◆ **What you have to do**:
Give the number of lines in the material below that hold "none", and nothing besides.

◆ **Provided data**:
::::::
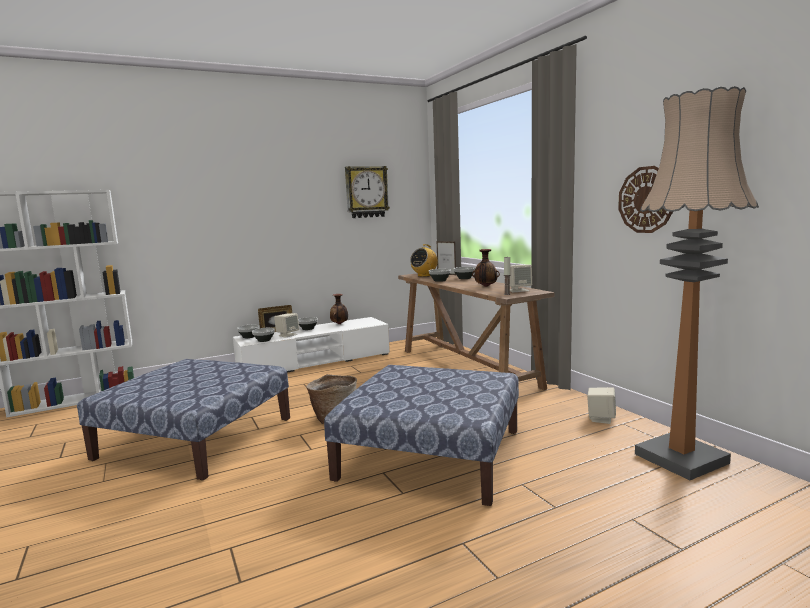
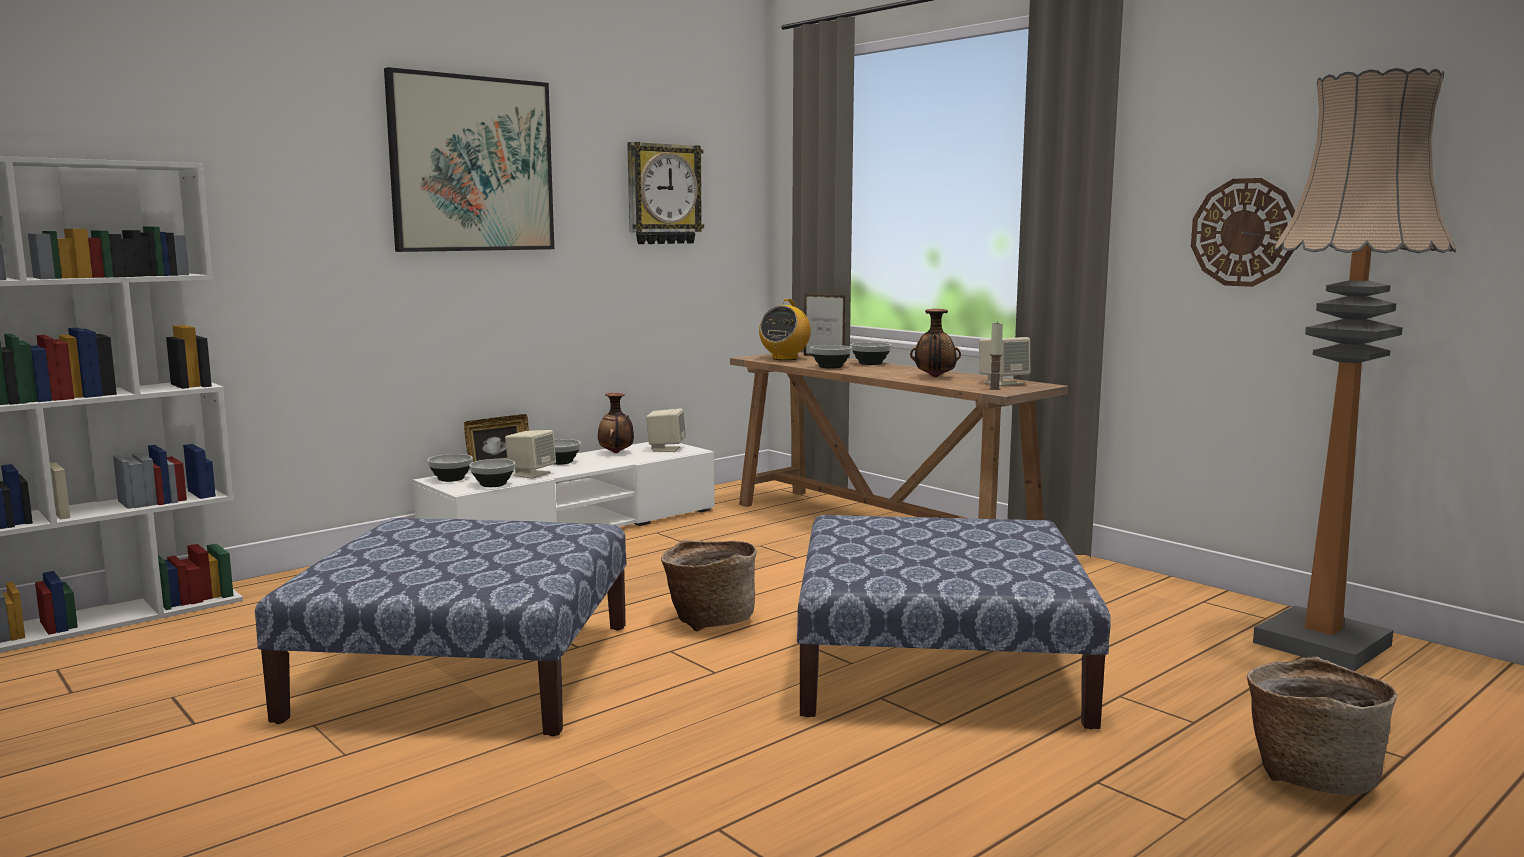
camera: 15 degrees left, 0 degrees up
(258, 182) = (472, 164): none -> picture
(600, 418) = (1165, 596): beige speaker -> beige speaker (666, 449)
(604, 555) = (1310, 775): none -> basket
::::::
◆ **Answer area**:
2